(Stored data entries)
————
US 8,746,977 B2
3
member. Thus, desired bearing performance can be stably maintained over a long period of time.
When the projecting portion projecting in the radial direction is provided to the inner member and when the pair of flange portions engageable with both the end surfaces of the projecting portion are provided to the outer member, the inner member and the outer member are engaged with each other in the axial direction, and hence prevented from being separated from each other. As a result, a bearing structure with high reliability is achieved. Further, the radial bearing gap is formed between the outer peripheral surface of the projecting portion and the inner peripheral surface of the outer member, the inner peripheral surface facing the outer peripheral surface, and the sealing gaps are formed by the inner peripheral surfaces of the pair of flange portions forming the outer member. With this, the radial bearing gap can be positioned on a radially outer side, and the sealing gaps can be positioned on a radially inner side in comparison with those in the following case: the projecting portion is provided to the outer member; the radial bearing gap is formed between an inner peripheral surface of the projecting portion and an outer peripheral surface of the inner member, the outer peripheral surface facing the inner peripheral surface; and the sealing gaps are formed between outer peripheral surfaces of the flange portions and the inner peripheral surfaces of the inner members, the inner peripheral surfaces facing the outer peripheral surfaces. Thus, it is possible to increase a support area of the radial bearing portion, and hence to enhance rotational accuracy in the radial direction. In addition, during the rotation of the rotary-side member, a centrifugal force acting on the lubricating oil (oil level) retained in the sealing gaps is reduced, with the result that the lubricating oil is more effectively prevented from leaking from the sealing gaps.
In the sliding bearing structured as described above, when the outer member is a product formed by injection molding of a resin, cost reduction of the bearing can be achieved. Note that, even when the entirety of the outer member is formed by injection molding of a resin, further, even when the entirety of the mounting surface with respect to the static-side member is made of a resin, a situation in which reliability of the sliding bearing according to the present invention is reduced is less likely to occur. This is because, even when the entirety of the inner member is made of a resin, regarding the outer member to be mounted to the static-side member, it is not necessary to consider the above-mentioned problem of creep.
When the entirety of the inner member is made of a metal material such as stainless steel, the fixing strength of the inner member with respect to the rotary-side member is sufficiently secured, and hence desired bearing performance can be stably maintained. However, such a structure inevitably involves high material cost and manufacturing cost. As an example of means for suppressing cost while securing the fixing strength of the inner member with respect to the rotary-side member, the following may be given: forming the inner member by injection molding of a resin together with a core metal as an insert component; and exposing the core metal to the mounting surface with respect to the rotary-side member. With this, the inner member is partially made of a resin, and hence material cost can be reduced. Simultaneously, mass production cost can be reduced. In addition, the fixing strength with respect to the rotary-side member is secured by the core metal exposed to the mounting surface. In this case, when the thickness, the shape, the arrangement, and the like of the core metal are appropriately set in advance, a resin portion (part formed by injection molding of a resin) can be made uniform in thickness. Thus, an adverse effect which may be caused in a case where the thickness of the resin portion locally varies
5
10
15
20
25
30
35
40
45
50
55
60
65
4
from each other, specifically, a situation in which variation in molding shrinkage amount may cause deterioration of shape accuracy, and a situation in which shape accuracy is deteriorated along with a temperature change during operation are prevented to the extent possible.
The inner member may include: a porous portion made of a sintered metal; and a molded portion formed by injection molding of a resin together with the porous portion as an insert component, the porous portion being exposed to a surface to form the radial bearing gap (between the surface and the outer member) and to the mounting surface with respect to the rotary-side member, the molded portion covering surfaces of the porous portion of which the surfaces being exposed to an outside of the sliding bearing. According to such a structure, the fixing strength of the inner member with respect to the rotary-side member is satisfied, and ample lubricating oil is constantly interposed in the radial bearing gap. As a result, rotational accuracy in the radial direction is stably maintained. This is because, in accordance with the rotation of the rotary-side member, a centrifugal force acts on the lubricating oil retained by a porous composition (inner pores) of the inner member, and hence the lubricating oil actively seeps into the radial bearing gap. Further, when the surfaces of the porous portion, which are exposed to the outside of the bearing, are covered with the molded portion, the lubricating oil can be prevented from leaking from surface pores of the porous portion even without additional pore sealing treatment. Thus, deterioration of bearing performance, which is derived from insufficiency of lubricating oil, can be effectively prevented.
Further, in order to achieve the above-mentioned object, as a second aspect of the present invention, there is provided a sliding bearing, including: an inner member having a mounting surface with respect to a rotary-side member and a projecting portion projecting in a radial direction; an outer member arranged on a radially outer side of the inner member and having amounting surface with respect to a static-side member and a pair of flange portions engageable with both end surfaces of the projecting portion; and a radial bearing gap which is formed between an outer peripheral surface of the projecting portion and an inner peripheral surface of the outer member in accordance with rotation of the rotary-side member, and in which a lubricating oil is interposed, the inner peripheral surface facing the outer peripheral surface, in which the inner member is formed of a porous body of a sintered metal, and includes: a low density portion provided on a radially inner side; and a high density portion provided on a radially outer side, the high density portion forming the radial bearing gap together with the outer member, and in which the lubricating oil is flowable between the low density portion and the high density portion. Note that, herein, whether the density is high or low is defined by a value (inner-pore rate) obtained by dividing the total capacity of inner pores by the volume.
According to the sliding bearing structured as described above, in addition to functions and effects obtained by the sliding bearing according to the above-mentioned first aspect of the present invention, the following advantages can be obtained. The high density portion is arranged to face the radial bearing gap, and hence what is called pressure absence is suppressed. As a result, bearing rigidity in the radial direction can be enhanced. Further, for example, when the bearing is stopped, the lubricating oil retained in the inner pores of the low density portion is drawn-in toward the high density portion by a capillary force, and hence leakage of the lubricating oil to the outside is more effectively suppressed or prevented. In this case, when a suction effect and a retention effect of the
————
Filter the entries down to the lines with the word "situation" in them.

● **ANSWER SECTION**
In the sliding bearing structured as described above, when the outer member is a product formed by injection molding of a resin, cost reduction of the bearing can be achieved. Note that, even when the entirety of the outer member is formed by injection molding of a resin, further, even when the entirety of the mounting surface with respect to the static-side member is made of a resin, a situation in which reliability of the sliding bearing according to the present invention is reduced is less likely to occur. This is because, even when the entirety of the inner member is made of a resin, regarding the outer member to be mounted to the static-side member, it is not necessary to consider the above-mentioned problem of creep.
from each other, specifically, a situation in which variation in molding shrinkage amount may cause deterioration of shape accuracy, and a situation in which shape accuracy is deteriorated along with a temperature change during operation are prevented to the extent possible.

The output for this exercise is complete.